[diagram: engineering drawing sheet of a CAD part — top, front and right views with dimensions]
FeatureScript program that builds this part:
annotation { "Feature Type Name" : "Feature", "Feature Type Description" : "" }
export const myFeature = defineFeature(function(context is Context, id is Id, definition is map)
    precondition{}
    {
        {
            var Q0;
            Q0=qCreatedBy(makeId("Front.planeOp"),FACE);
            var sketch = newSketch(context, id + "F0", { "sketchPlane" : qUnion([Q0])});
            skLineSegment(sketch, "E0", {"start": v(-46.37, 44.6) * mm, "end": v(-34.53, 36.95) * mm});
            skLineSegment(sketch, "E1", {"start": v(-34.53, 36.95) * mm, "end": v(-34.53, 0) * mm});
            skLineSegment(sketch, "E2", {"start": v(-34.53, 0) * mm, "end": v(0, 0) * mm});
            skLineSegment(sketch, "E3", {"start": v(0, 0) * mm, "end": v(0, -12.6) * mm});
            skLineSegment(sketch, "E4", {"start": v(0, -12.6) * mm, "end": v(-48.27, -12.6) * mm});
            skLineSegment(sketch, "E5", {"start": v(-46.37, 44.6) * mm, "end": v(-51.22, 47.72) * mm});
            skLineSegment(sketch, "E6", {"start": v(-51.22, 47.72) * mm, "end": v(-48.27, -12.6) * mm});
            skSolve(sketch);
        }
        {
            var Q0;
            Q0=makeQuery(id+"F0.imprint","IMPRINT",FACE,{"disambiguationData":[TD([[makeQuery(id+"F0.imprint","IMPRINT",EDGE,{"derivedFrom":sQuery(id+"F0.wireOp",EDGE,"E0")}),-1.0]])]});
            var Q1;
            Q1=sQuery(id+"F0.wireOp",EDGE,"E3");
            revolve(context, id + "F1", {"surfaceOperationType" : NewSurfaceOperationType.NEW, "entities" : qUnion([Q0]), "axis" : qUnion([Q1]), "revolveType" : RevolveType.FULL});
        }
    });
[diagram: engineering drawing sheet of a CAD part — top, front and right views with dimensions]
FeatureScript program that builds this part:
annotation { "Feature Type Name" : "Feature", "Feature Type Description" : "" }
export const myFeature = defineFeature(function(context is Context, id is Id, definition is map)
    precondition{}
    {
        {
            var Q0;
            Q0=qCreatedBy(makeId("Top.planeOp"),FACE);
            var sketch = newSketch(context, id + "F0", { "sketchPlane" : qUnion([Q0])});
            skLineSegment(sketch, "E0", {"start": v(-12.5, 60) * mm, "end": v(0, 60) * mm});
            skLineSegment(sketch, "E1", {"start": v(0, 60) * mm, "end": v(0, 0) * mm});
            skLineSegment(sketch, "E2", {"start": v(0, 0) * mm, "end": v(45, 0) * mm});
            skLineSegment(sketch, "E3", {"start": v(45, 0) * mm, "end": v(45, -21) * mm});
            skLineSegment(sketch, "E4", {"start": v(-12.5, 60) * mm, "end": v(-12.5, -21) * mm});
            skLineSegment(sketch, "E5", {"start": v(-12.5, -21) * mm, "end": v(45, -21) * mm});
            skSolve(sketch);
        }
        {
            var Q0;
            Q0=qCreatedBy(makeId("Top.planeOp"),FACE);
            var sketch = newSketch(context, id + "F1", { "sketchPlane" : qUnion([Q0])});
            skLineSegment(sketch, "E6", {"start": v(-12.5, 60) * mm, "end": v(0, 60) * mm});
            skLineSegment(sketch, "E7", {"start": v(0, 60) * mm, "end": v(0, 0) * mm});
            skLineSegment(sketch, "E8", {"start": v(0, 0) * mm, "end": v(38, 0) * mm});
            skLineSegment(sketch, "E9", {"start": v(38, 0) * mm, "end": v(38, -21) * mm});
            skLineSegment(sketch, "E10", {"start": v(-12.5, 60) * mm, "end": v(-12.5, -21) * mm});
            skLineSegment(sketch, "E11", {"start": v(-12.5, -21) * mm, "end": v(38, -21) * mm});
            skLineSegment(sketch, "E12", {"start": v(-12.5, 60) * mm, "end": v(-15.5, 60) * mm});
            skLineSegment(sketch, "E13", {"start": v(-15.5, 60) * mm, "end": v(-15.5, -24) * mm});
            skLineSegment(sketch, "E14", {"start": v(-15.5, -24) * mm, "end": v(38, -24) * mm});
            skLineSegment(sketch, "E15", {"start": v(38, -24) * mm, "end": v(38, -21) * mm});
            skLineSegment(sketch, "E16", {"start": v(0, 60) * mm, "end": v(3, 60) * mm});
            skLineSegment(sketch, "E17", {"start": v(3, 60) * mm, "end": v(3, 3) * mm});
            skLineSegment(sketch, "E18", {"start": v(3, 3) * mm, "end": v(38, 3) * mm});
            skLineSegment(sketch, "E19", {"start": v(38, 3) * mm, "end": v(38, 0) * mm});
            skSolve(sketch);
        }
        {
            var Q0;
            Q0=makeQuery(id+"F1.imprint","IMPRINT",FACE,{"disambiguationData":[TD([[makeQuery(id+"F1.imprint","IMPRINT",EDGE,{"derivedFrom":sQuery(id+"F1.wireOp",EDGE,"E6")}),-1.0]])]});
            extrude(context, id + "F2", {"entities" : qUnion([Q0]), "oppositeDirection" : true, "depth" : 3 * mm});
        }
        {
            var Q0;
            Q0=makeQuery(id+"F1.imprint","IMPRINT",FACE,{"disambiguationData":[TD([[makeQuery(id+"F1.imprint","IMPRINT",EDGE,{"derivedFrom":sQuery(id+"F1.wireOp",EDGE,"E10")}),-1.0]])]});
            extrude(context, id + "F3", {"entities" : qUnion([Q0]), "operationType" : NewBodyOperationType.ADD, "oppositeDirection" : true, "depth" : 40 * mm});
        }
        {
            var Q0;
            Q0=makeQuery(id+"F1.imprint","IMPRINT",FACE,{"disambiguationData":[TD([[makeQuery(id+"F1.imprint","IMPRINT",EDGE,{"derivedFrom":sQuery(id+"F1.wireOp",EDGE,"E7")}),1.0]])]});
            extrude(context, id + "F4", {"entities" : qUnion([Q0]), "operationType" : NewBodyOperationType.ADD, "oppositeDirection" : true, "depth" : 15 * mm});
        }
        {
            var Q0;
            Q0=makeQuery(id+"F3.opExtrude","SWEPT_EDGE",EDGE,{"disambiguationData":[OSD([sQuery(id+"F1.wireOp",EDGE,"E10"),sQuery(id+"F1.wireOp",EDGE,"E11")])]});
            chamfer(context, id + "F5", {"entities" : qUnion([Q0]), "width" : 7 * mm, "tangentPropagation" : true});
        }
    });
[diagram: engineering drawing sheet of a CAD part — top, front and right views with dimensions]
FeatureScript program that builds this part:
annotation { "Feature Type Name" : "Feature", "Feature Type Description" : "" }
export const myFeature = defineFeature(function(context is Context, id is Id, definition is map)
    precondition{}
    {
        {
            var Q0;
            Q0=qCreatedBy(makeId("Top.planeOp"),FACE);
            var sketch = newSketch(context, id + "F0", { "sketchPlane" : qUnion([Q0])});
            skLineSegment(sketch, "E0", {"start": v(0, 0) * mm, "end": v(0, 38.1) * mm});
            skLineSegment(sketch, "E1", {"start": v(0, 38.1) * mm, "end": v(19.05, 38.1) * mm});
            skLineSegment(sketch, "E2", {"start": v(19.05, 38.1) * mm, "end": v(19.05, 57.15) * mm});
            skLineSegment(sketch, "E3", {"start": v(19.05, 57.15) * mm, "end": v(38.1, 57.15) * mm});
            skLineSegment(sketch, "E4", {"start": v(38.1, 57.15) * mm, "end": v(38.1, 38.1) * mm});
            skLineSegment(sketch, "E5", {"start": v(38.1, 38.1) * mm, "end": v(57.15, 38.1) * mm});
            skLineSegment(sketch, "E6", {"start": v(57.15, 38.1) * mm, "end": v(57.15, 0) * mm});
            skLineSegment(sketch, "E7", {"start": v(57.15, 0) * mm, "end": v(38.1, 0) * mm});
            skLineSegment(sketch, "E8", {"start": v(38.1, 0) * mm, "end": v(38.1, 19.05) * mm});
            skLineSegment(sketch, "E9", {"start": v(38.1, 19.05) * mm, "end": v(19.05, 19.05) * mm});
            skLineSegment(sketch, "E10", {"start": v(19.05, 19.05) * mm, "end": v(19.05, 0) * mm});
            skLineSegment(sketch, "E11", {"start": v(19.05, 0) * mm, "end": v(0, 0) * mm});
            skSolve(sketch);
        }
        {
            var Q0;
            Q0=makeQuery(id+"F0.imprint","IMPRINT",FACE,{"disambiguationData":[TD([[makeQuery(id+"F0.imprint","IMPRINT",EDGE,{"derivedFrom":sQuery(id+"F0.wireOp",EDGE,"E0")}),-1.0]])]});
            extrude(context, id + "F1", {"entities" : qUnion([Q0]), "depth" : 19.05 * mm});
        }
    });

::::::

> [WHAT YOU HAVE TO DO] List every line of the records that contains the string "imprint", matching case exactly.

> [WORKED SOLUTION]
            Q0=makeQuery(id+"F0.imprint","IMPRINT",FACE,{"disambiguationData":[TD([[makeQuery(id+"F0.imprint","IMPRINT",EDGE,{"derivedFrom":sQuery(id+"F0.wireOp",EDGE,"E0")}),-1.0]])]});
            Q0=makeQuery(id+"F1.imprint","IMPRINT",FACE,{"disambiguationData":[TD([[makeQuery(id+"F1.imprint","IMPRINT",EDGE,{"derivedFrom":sQuery(id+"F1.wireOp",EDGE,"E6")}),-1.0]])]});
            Q0=makeQuery(id+"F1.imprint","IMPRINT",FACE,{"disambiguationData":[TD([[makeQuery(id+"F1.imprint","IMPRINT",EDGE,{"derivedFrom":sQuery(id+"F1.wireOp",EDGE,"E10")}),-1.0]])]});
            Q0=makeQuery(id+"F1.imprint","IMPRINT",FACE,{"disambiguationData":[TD([[makeQuery(id+"F1.imprint","IMPRINT",EDGE,{"derivedFrom":sQuery(id+"F1.wireOp",EDGE,"E7")}),1.0]])]});
            Q0=makeQuery(id+"F0.imprint","IMPRINT",FACE,{"disambiguationData":[TD([[makeQuery(id+"F0.imprint","IMPRINT",EDGE,{"derivedFrom":sQuery(id+"F0.wireOp",EDGE,"E0")}),-1.0]])]});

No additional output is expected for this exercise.